Anyway, they live a life of doldrums, although they provide happiness to each
other; and it’s all rather dull until the woman’s sister shows up. She’s a
tornado of destruction and her actions force the two lovers out of their cocoon
of vampire protection.
I think what the film is
really about is our fears of doing anything in this frightening world we’ve
created for ourselves. These vampires talk a good game, but their lives don’t
resemble much more than self-imposed deaths until they’re forced to remember
who they really are. These are well-cultured, well-educated vamps. One of their
friends is the playwright Christopher Marlowe.

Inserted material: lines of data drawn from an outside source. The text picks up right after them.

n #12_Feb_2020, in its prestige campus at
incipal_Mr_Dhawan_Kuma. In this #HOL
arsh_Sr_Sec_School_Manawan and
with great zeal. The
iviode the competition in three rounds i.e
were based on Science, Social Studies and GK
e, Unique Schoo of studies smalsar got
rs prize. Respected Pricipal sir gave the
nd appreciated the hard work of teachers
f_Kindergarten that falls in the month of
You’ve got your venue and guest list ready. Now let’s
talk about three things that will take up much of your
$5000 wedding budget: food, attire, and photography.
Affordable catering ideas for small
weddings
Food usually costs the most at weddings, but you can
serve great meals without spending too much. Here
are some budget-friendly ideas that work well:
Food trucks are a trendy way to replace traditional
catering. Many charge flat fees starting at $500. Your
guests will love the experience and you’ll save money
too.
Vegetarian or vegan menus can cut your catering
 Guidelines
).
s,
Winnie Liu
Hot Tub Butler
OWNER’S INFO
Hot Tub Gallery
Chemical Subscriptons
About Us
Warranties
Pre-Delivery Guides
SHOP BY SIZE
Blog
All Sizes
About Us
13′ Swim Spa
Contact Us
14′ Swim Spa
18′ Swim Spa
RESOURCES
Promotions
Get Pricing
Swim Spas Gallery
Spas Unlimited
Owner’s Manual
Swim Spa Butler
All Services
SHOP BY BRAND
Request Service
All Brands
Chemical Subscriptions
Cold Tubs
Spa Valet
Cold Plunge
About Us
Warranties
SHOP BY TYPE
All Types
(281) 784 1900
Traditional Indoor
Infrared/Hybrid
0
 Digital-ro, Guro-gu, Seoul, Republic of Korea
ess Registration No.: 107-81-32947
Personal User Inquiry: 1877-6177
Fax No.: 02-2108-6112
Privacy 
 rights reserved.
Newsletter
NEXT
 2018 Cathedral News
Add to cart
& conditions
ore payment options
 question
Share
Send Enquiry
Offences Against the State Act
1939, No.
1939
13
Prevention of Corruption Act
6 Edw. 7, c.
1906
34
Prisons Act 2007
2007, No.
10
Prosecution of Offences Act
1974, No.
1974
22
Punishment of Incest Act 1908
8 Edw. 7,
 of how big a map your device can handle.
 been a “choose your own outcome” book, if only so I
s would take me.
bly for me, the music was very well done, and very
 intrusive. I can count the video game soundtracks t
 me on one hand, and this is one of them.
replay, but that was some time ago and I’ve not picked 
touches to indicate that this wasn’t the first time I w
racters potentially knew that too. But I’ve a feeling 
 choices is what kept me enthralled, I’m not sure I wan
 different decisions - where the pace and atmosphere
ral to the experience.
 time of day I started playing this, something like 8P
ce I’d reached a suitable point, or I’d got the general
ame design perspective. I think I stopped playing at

They know a lot and do very little.
Perhaps it’s a reflection of our information-saturated world and how it holds
down much of our more primal, visceral need for action and life.
Visually, this is one of
Jarmusch’s more remarkable films. Not necessarily known for his visual flare,
Jarmusch evokes some rather magical images of the vampires just being in their
own environments. There are several sequences where the image spins, like a
turntable. In fact, several actual show a turntable spinning, as music plays a
large role in the film.
“Only Lovers Left Alive” will not please the “Twilight” set. It is a welcome departure from that. It also may not please horror enthusiasts so much as it is not based in scares. This is the vampire film for the cerebral set, and as long as you can stay awake for the first hour, it is worth it.